Vodafone, ecco il foto-racconto dei Mille Comuni d'Italia in Rete

PORTFOLIO

di M.S.
Come dare un volto ed un’immagine concreta ad un piano da oltre un miliardo di euro? Cosa significa veramente portare Internet in oltre mille piccoli comuni d’Italia? È per dare una risposta a questa esigenza che in Vodafone è nata l’idea di realizzare un libro fotografico in collaborazione con l’agenzia Ansa che aprisse una finestra visiva su questa ambiziosa avventura imprenditoriale. Il progetto è stato affidato a un gruppo di intraprendenti fotografi che, in appena poco più di un mese, ha catturato le immagini dei primi cento piccoli comuni dove Vodafone ha portato Internet. I fotografi dell’Ansa che hanno realizzato le foto sono: Marco Beck Peccoz, Antonino Condorelli, Niccolò
Celesti, Massimo Sestini, Michele D’Ottavio, Andrea Samaritani, Carlo Hermann, Giovanni Marino, Titti Fabi.
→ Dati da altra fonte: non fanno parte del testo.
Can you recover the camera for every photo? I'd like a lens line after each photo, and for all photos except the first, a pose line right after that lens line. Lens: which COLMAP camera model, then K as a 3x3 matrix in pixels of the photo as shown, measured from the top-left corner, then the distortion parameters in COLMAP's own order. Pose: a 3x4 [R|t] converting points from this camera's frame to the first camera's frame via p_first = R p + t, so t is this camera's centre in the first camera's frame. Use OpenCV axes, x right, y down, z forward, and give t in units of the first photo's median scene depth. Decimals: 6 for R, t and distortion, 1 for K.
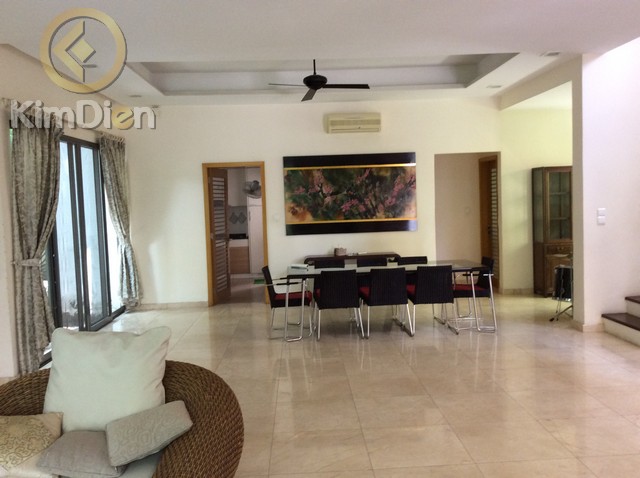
lens RADIAL K [[580.3, 0, 322.5], [0, 580.3, 235.0], [0, 0, 1]] dist [0.067820, 0.000000]
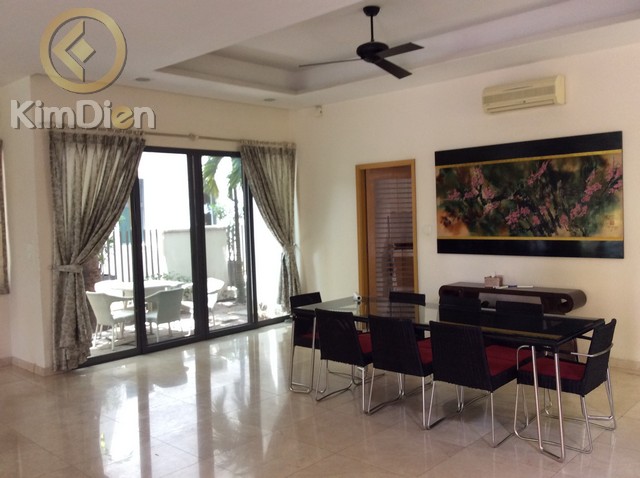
lens RADIAL K [[580.3, 0, 320.6], [0, 580.3, 241.8], [0, 0, 1]] dist [0.067820, 0.000000]
pose [[0.713267, 0.049723, -0.699127, 0.370650], [-0.037053, 0.998761, 0.033232, -0.034500], [0.699913, 0.002201, 0.714225, 0.335204]]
Quelle rappresentate nel volume sono quasi tutte località non facili da raggiungere, spesso collocate in zone impervie, lontane dalle rotte consuete, ritratte nella loro vera essenza: le persone che le abitano, i paesaggi che le caratterizzano, i mestieri e le attività che rendono viva ed unita una comunità, piccola o grande che sia. Ogni comune è rappresentato da tre immagini, dando vita in questo modo ad un mosaico visivo che testimonia la curiosità degli autori che raccontano con gli scatti della macchina fotografica un’Italia che è sì quasi sconosciuta, ma che rappresenta nel contempo l’ossatura del nostro Paese, il suo animo profondo, la sua ricchezza. Si è dato corpo a un obiettivo ambizioso con una certezza: ognuno di questi comuni è entrato nel villaggio globale da cui finora era escluso.
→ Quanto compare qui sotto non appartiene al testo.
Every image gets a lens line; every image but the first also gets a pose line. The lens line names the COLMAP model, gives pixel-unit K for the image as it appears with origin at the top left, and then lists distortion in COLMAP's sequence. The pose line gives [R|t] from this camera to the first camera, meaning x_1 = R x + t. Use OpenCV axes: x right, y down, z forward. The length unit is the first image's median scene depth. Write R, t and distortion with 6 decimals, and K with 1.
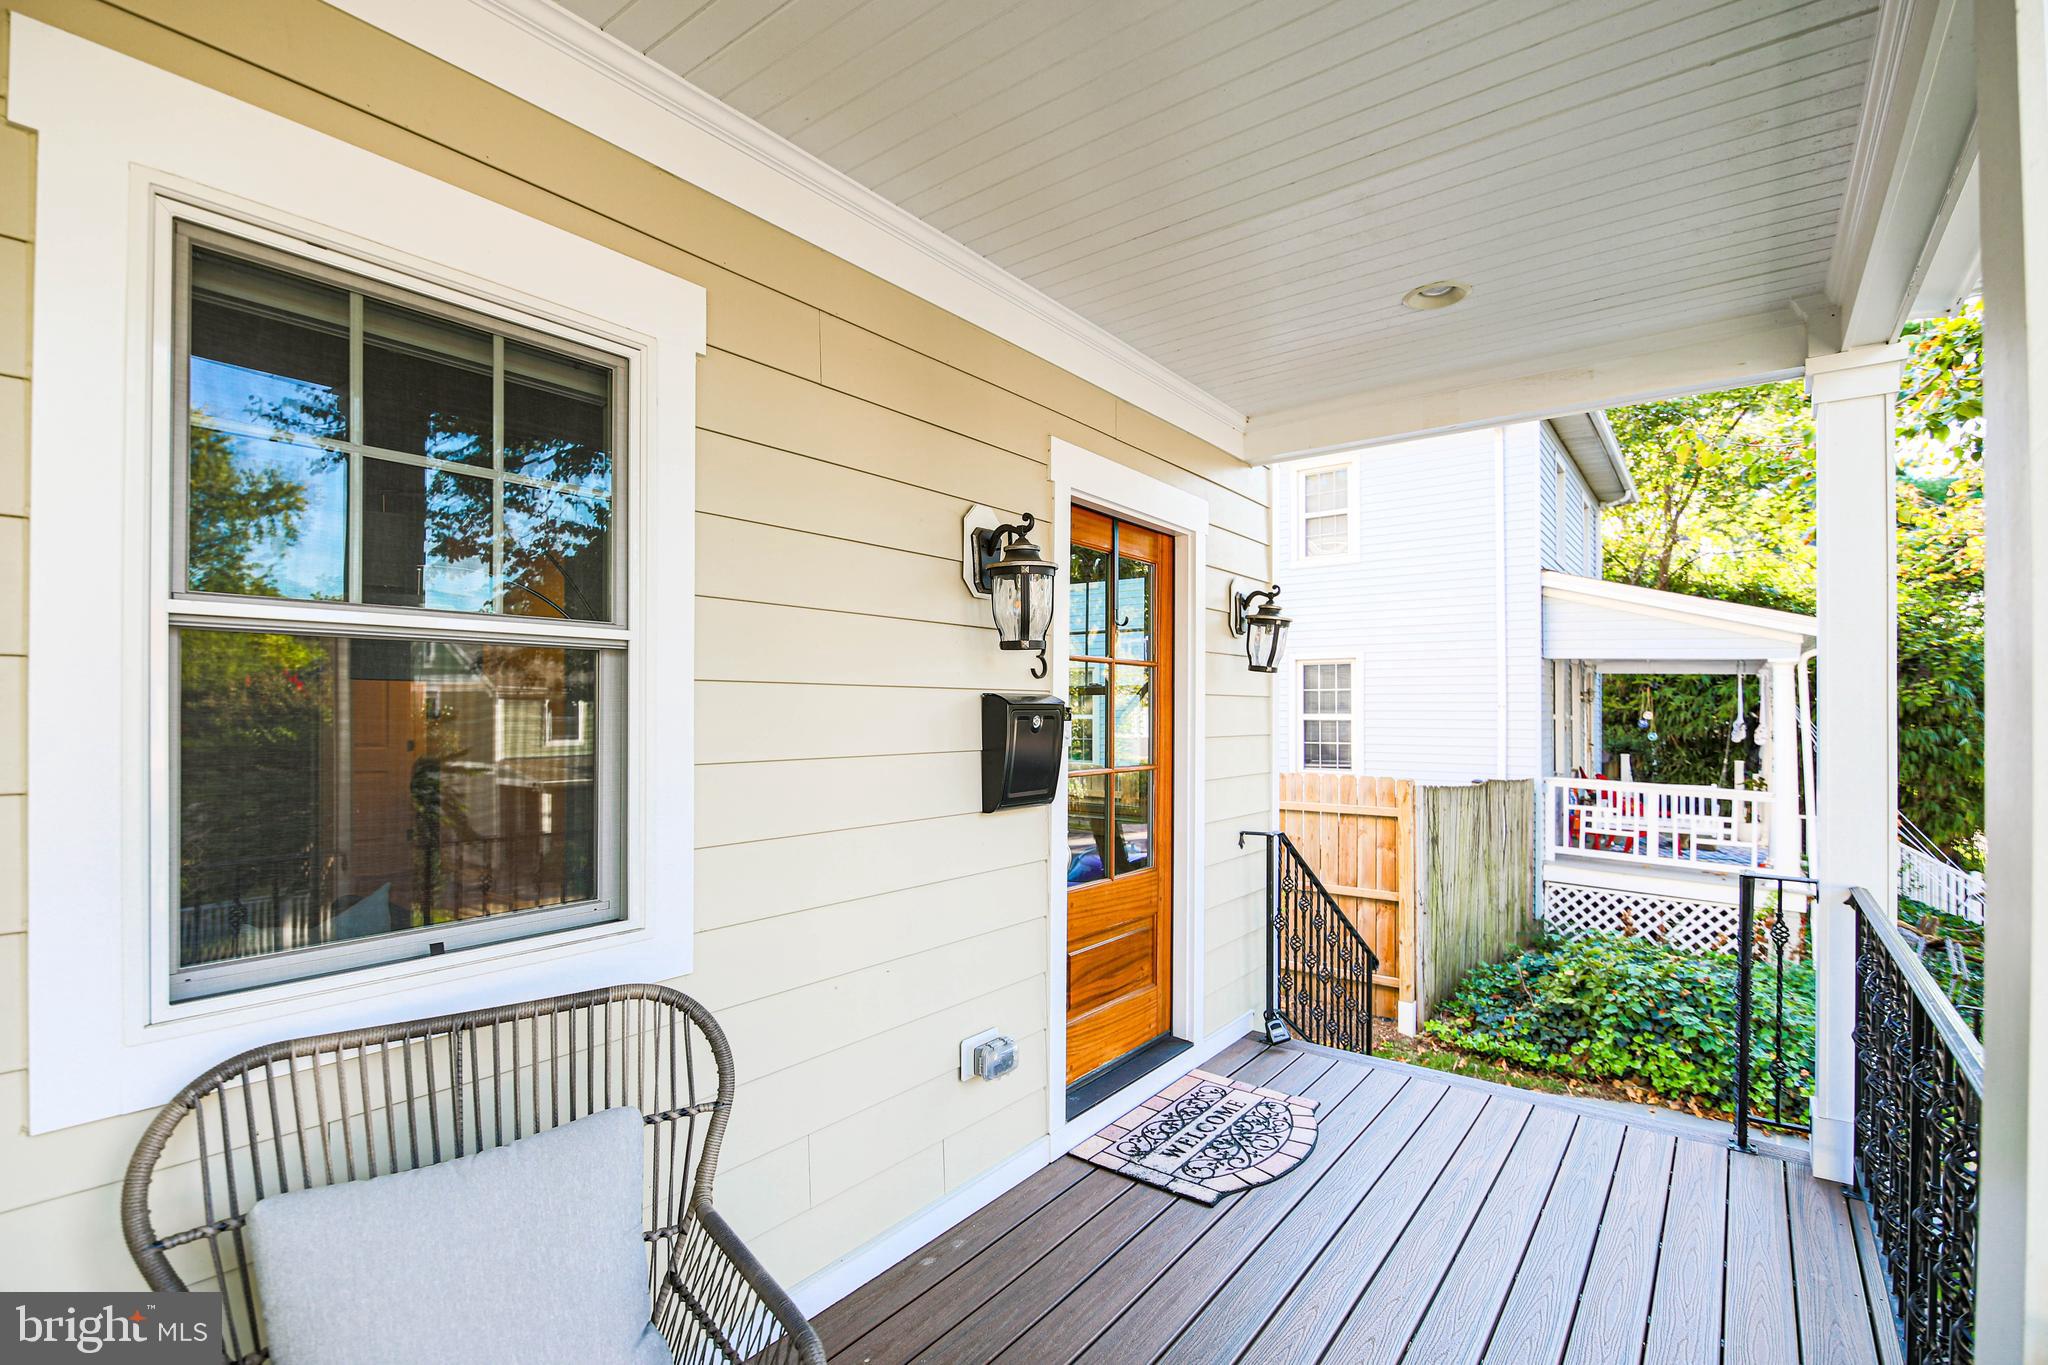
lens RADIAL K [[947.1, 0, 1024.0], [0, 947.1, 682.5], [0, 0, 1]] dist [-0.000841, -0.000308]
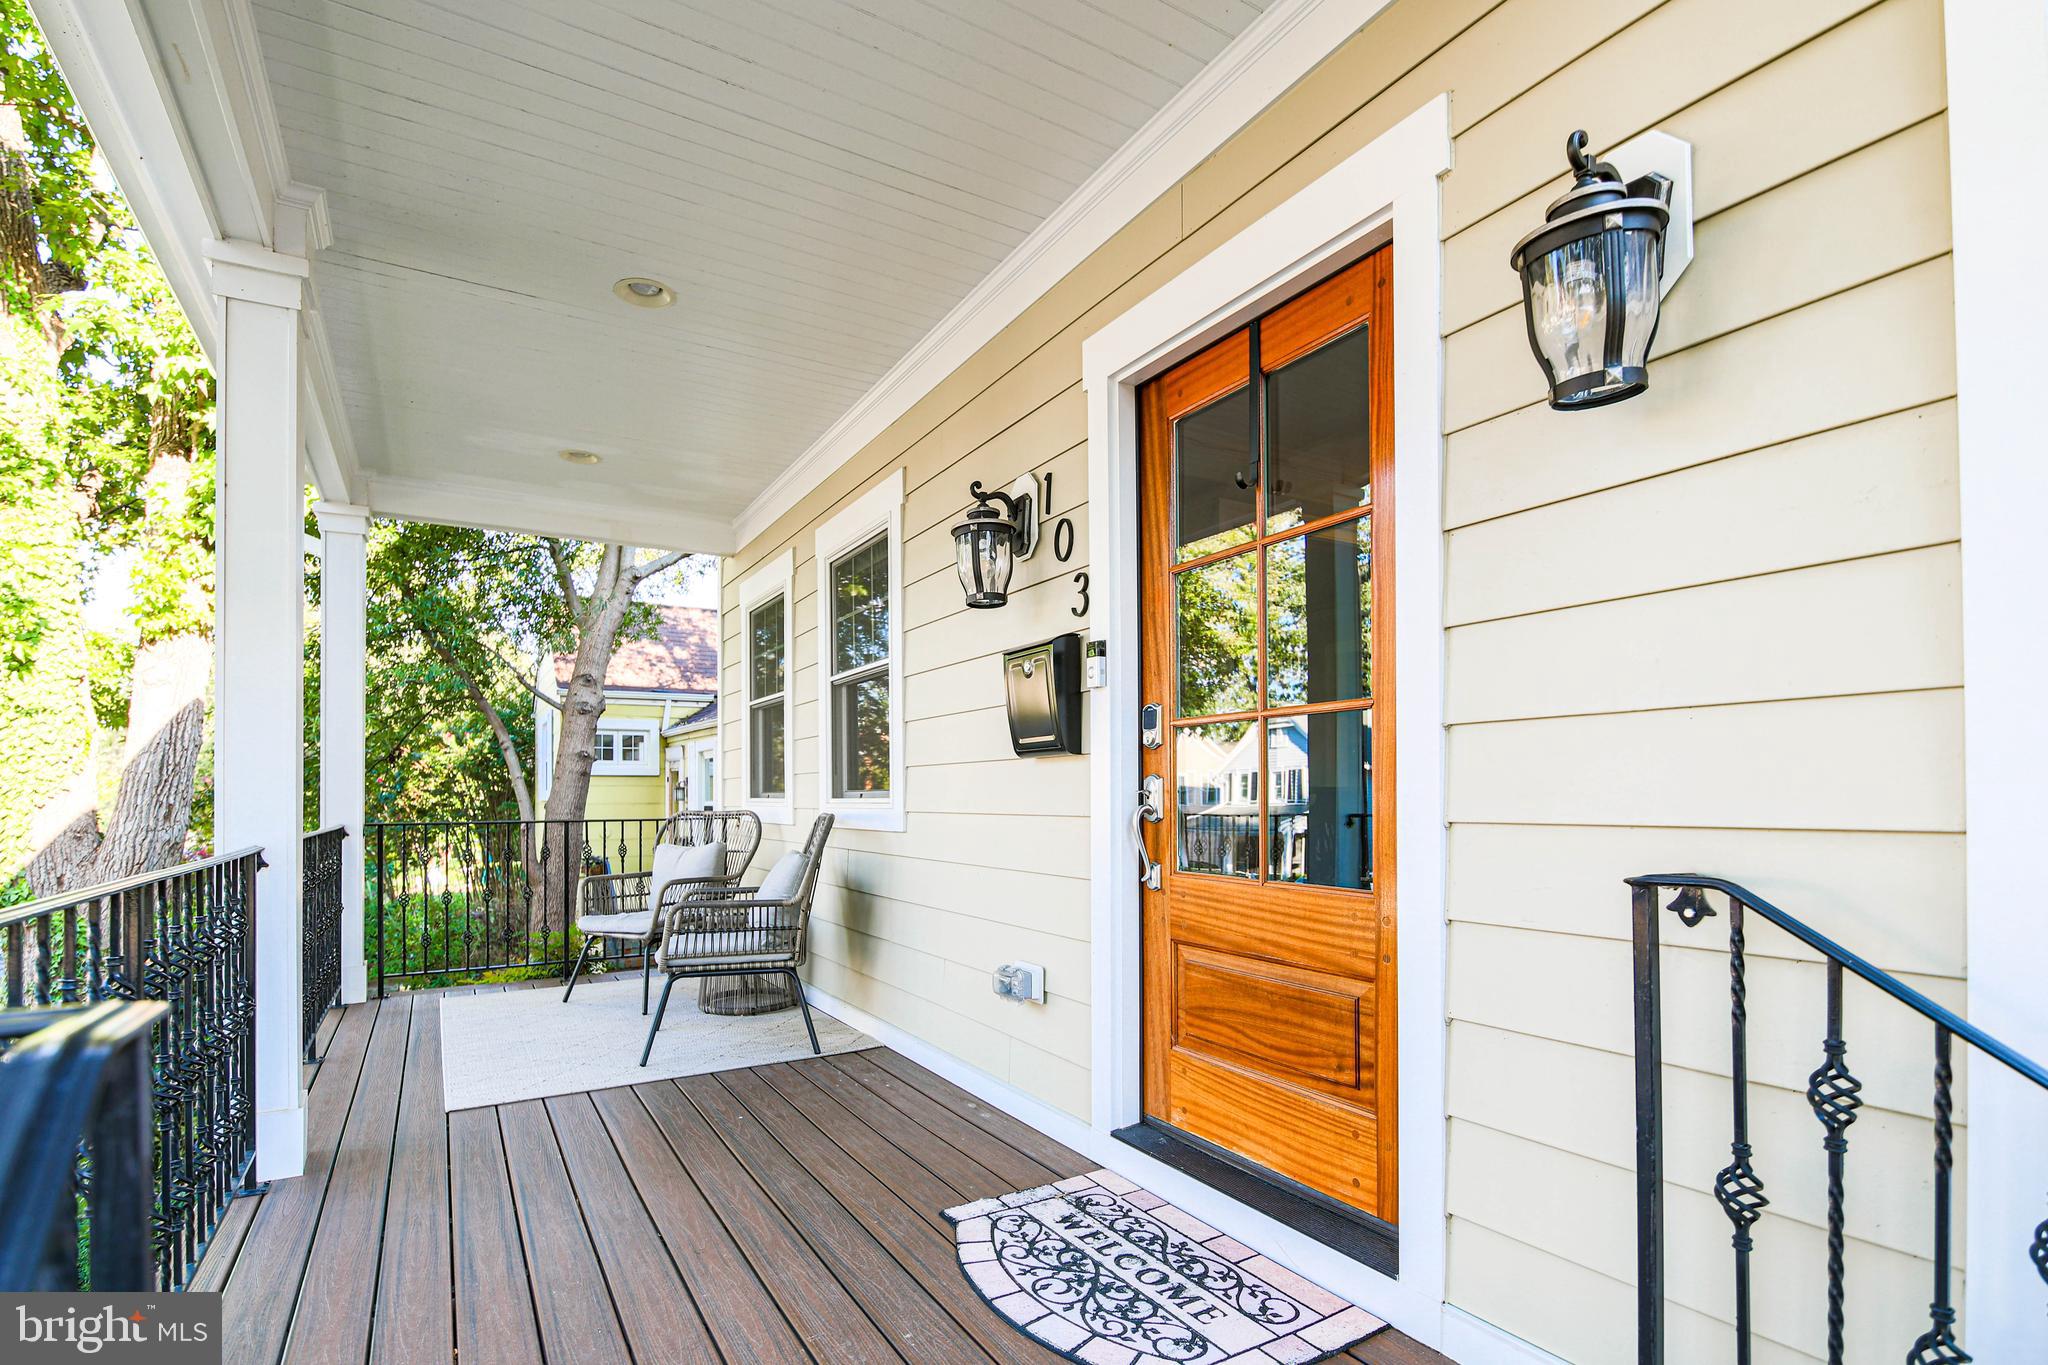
lens RADIAL K [[981.4, 0, 1028.3], [0, 981.4, 794.2], [0, 0, 1]] dist [-0.000885, -0.000139]
pose [[-0.358244, -0.010077, -0.933574, 0.886400], [0.006294, 0.999893, -0.013208, 0.174038], [0.933607, -0.010608, -0.358142, 1.248044]]
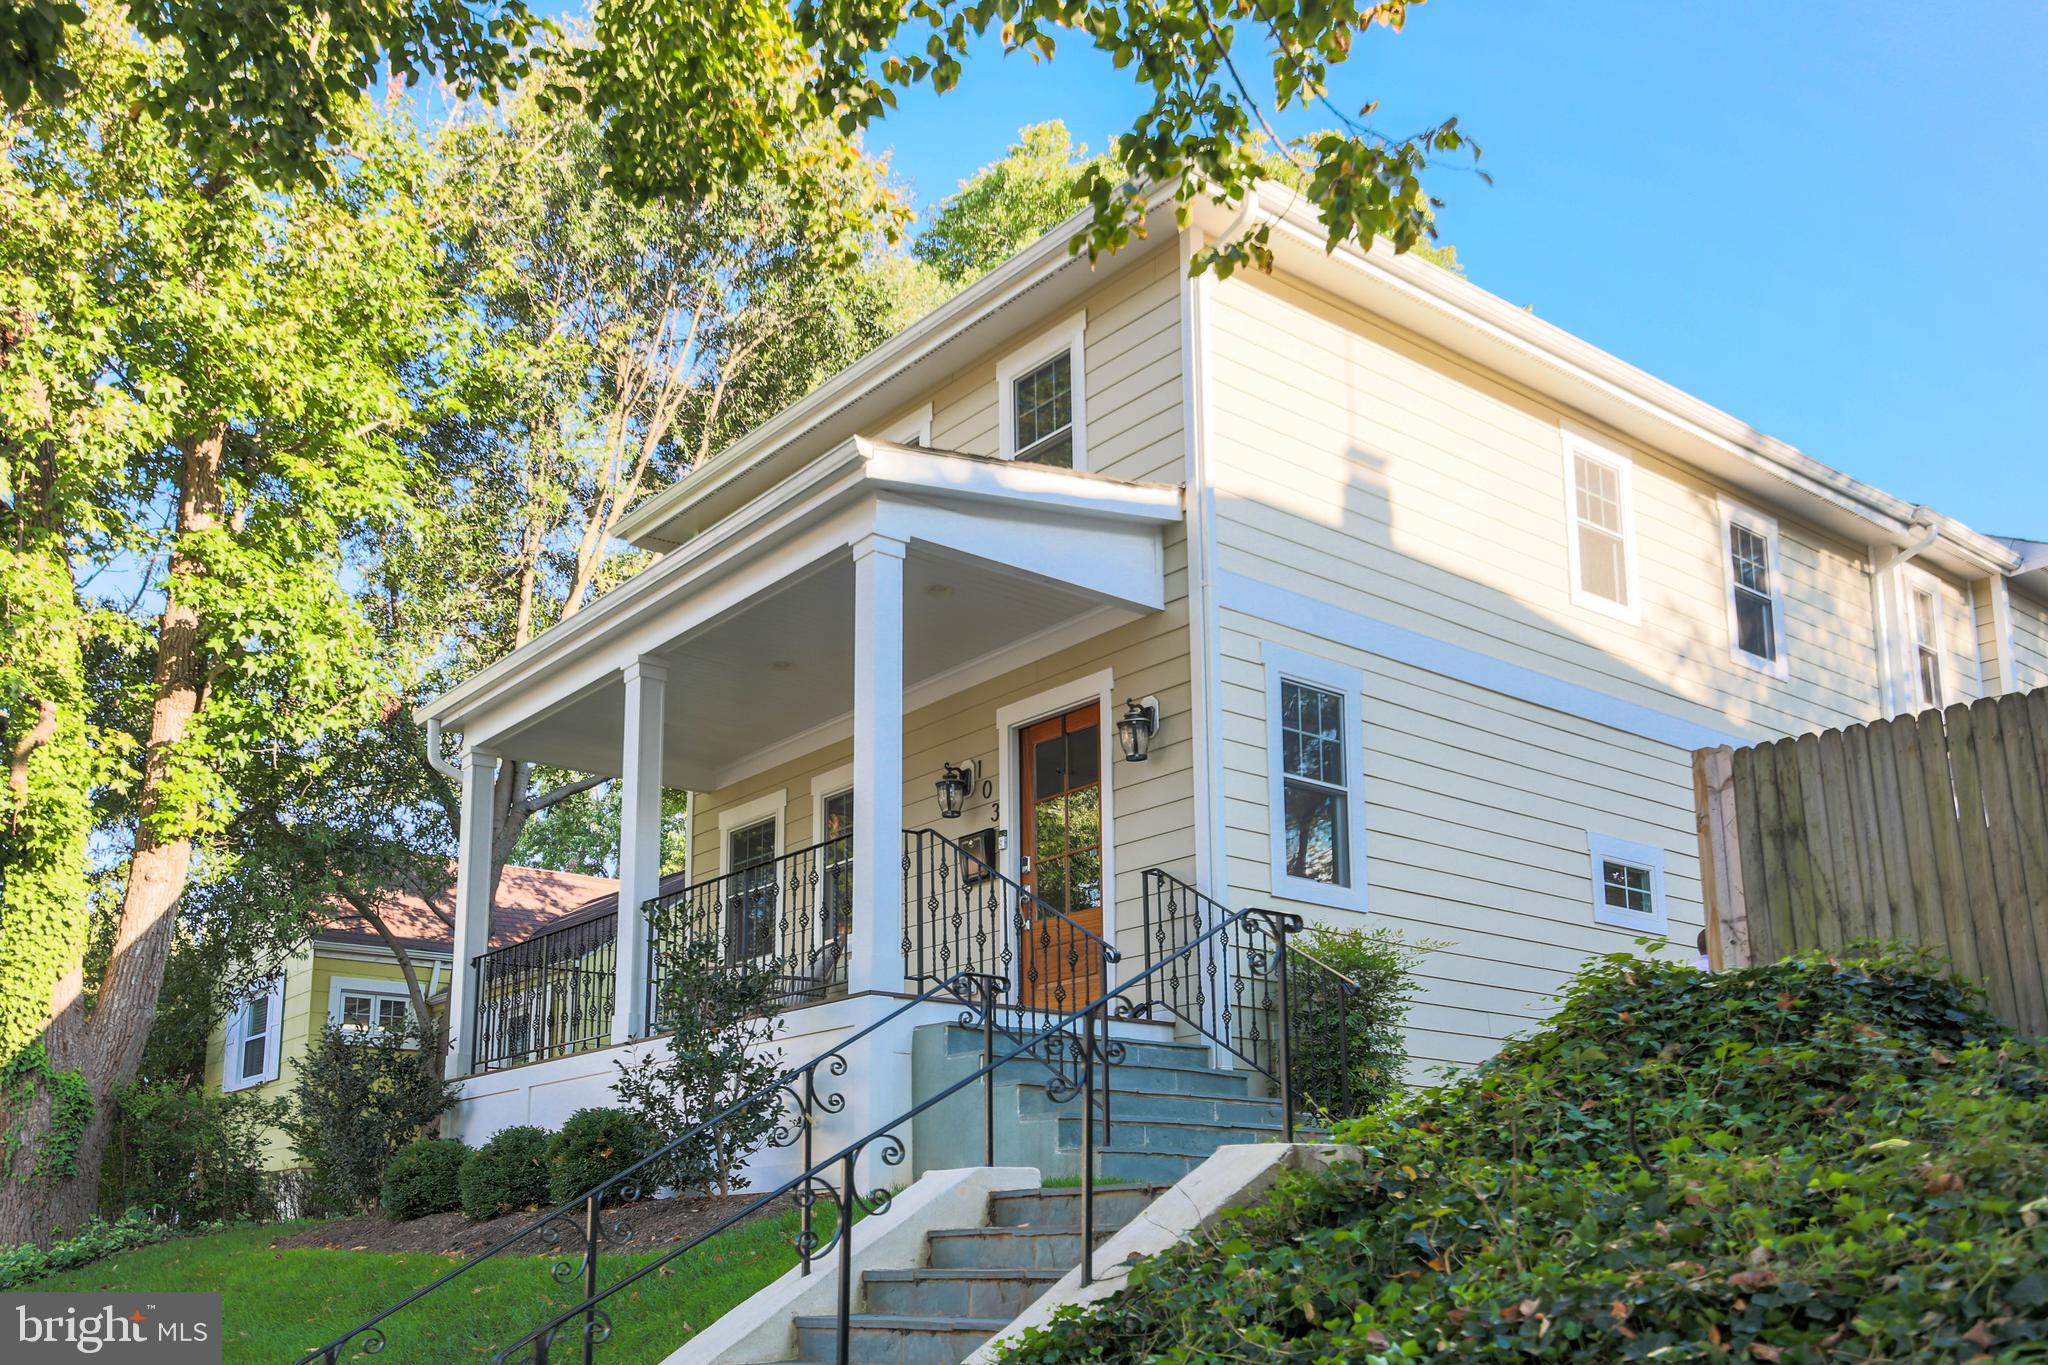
lens RADIAL K [[1818.7, 0, 1024.0], [0, 1818.7, 682.5], [0, 0, 1]] dist [-0.172900, 0.000108]
pose [[-0.228494, -0.309353, -0.923088, 3.843064], [0.010848, 0.947304, -0.320153, 1.004879], [0.973485, -0.083167, -0.213097, 1.918435]]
Bertoluzzo, ad Vodafone Italia: 
L'accesso a Internet
trainerà lo sviluppo

Abbiamo voluto portare la banda larga mobile in Paesi che non avevano accesso ad internet, con un’iniziativa che fosse messaggera dei valori della concretezza e delle misurabilità»: così l’amministratore delegato di Vodafone Italia Paolo Bertoluzzo spiega il senso dell’iniziativa “Mille Comuni”: ogni giorno, di qui alla fine del 2013, un nuovo piccolo comune italiano, sinora del tutto isolato in termini di connessione ad Internet che andasse al di là della lentissima Isdn, potrà entrare nel villaggio globale grazie ad un investimento privato di circa 1.5 miliardi di euro. Il libro fotografico sui primi cento comuni raggiunti dal broadband mobile di Vodafone, presentato significativamente alla biblioteca del Senato, intende appunto celebrare la prima significativa tappa di questo percorso.
Un percorso che, ha ricordato il presidente del Senato Renato Schifani, aiuta lo sviluppo delle aree arretrate contribuendo a superare la situazione inaccettabile di un Paese che va a due velocità. Anche se, sostiene il ministro per lo sviluppo Economico Paolo Romani, il divario digitale si va restringendo. Proprio la consapevolezza che “Internet e la connessione alla rete svolgono un ruolo fondamentale per lo sviluppo” hanno mosso il governo ad una serie di iniziative che favoriranno la realizzazione delle nuove reti. Lo sviluppo di quelle mobili, in particolare, potrebbe essere agevolato da una normativa sull’elettrosmog meno rigida. “Oggi abbiamo le regole più penalizzanti di tutti quanti in Europa”. Giovanni Barbieri, direttore centrale dell’Istat, ha preso lo spunto da una recente indagine realizzata dall’istituto di statistica per sottolineare con la forza dei numeri come l’arrivo della banda larga e quindi l’accesso ad Internet e alla Rete possa contribuire allo sviluppo, anche sociale, dei piccoli comuni riducendo un divario che è sì tecnologico ma di fatto anche economico, sociale, culturale, di servizi digitali che la pubblica amministrazione può offrire ai propri cittadini relazionandosi in maniera nuova con loro.
Si tratta di paesi quasi sempre collocati in zone isolate, con una storia che per molti di essi risale al Medioevo e che l’arrivo del broadband fa entrare nel mondo moderno.
Il libro racconta cento di queste storie, spiega Luigi Contu, direttore dell’Ansa, con immagini “molto più efficaci di qualunque testo”.